In Carr v. Cinnamon, a California appellate court applied the same rule we have here in Maryland: the finder of fact can award whatever they want for noneconomic damages, including zero even when it seems preposterous that a person could suffer medical bills and have no pain and suffering.
Plaintiff’s premises liability lawsuit alleged that her leg fell through the floor of a patio on the defendant’s property. The jury found the defendant partially responsible and awarded a whopping $6,207.08 with no damages for pain and suffering. Improbably, the Plaintiff’s attorney appealed, arguing that the damages award was inadequate as a matter of law and the trial court should have awarded damages (additur) or awarded a new trial.
The appellate court disagreed, finding juries can essentially do whatever they want. One thing is for sure: this jury was not a big fan of this plaintiff.
You can find the opinion here.
The Argument for Additur
Remittitur allows Maryland judges to either reduce the verdict or award a new trial when the trial judge believes the verdict was excessive based on the evidence. The courts give the plaintiff an option in these cases. Take the lesser verdict or take a new trial. We have faced this choice before and it is a tough call in many cases.

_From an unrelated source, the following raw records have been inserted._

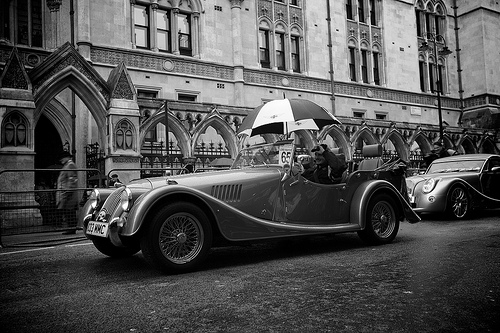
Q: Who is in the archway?
A: A man.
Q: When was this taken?
A: Daytime.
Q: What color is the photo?
A: Black and white.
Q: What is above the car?
A: Umbrella.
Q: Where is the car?
A: In front of the building.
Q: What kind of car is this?
A: Old.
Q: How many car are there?
A: Two.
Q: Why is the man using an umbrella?
A: No top on his car.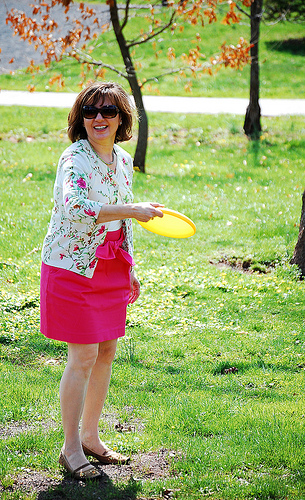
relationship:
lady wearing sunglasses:
[33, 74, 195, 485] [79, 105, 120, 120]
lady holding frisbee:
[33, 74, 195, 485] [143, 197, 213, 270]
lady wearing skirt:
[33, 74, 195, 485] [41, 256, 136, 349]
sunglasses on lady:
[79, 105, 120, 120] [33, 74, 195, 485]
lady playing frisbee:
[33, 74, 195, 485] [143, 197, 213, 270]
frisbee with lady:
[143, 197, 213, 270] [33, 74, 195, 485]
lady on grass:
[33, 74, 195, 485] [184, 268, 269, 346]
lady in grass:
[33, 74, 195, 485] [184, 268, 269, 346]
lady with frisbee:
[33, 74, 195, 485] [143, 197, 213, 270]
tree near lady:
[99, 18, 187, 78] [33, 74, 195, 485]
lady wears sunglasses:
[33, 74, 195, 485] [79, 105, 120, 120]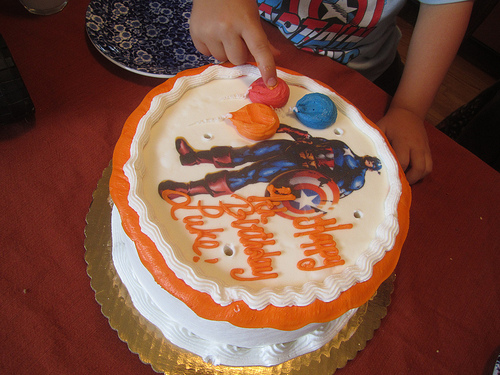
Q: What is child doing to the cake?
A: Touching icing.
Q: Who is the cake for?
A: Luke.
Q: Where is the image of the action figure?
A: On the cake.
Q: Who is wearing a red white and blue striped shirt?
A: Small boy.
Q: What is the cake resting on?
A: Gold paper tray.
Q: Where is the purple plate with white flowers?
A: Next to the boy.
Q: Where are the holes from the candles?
A: On top of the cake.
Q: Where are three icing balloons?
A: On top of the cake.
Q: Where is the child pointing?
A: To the red balloon.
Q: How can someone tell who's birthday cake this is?
A: Cake.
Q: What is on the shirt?
A: Captain America.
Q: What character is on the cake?
A: Captain America.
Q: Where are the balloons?
A: The cake.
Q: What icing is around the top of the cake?
A: Orange.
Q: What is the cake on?
A: Cardboard.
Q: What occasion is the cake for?
A: Birthday.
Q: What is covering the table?
A: Tablecloth.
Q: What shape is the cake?
A: Circle.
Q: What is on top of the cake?
A: Captain america.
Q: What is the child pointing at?
A: Balloon.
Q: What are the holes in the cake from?
A: Candles.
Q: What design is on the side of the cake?
A: Squiggles.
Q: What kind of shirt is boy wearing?
A: Captain america.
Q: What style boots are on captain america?
A: Red.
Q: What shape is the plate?
A: Circle.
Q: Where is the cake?
A: Table.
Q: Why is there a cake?
A: Birthday party.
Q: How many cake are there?
A: One.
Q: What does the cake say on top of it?
A: Happy Birthday Luke.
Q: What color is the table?
A: Red.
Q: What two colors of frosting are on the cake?
A: White, Orange.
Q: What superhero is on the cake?
A: Captain America.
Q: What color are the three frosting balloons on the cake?
A: Red, Orange, Blue.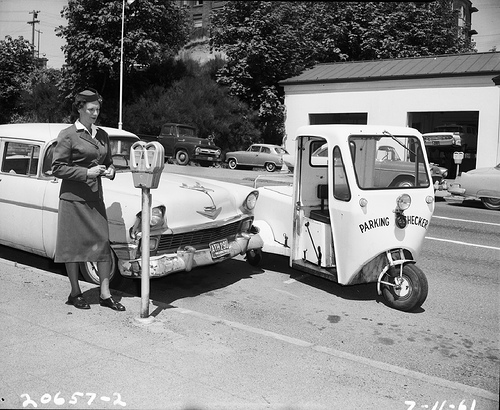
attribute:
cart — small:
[257, 122, 430, 310]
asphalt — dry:
[162, 170, 499, 393]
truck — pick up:
[138, 122, 224, 165]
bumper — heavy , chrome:
[124, 230, 257, 278]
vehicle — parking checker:
[28, 57, 286, 324]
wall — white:
[287, 85, 499, 180]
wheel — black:
[377, 256, 428, 313]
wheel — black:
[238, 223, 262, 270]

Similarly, the doctrine of additur comes into play if the damage award is inadequate. Under this doctrine, if the trial court determines the verdict is inadequate, it can grant a complete or partial new trial.
Judges reduce jury verdicts when they believe the verdict is unreasonable based on the facts of the case. Why can’t they increase the value as well? What is good for the goose is good for the gander. In Fileccia v. Nationwide, the Appellate Court of Connecticut stated that:
In finding that the plaintiff, by virtue of the accident, had suffered an injury requiring treatments and medication, the purpose of which was to alleviate pain and to improve functioning, the jury necessarily found that he had experienced pain and decreased functioning. Accordingly, it should have awarded noneconomic damages to compensate him for that pain and decreased functioning. Moreover, insofar as there was no evidence suggesting that the plaintiff had any preexisting conditions, the jury could not have reasonably attributed these problems to a cause other than the accident.
This should be the law in Maryland as well.
There has not been any prior Maryland reported decision which overturned the trial court’s upholding of a zero pain and suffering award. Nor have I ever heard of Maryland case where a court granted an additur motion.
There is even a question as to whether a Maryland court has the power to grant an additur motion. See Free State Bank & Trust Co. v. Ellis, 411 A.2d 1090, 1094 (1980) (noting that Maryland does not permit additur). As a practical matter, I don’t think an award of zero in economic damages is going to overturned in Maryland until a Maryland appellate court blesses the idea.